## Input data
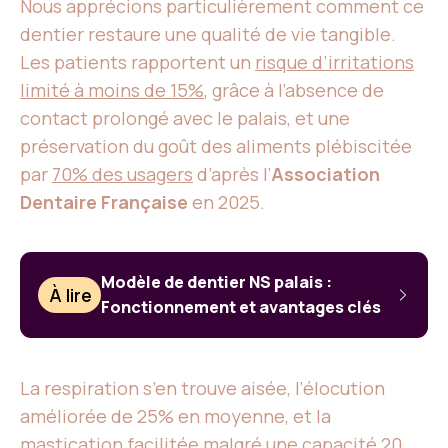
Nous apprécions particulièrement comment ce
dentier restaure une qualité de vie tangible.
Les patients rapportent un
risque d’irritations
limité à moins de 15%
, grâce à l’absence de
contact prolongé avec le palais, et une
préservation du goût des aliments plébiscitée
par
70% des usagers
d’après l’
Association
Dentaire Française
en 2025.
Modèle de dentier NS palais :
À lire
Fonctionnement et avantages clés
La respiration s’en trouve aisée, l’élocution
améliorée de 25% en moyenne, et la
mastication facilitée malgré une capacité 20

## What you should do
Please repeat the listing above word for word, with the pictures removed.

## Answer for the task
Nous apprécions particulièrement comment ce
dentier restaure une qualité de vie tangible.
Les patients rapportent un
risque d’irritations
limité à moins de 15%
, grâce à l’absence de
contact prolongé avec le palais, et une
préservation du goût des aliments plébiscitée
par
70% des usagers
d’après l’
Association
Dentaire Française
en 2025.
Modèle de dentier NS palais :
À lire
Fonctionnement et avantages clés
La respiration s’en trouve aisée, l’élocution
améliorée de 25% en moyenne, et la
mastication facilitée malgré une capacité 20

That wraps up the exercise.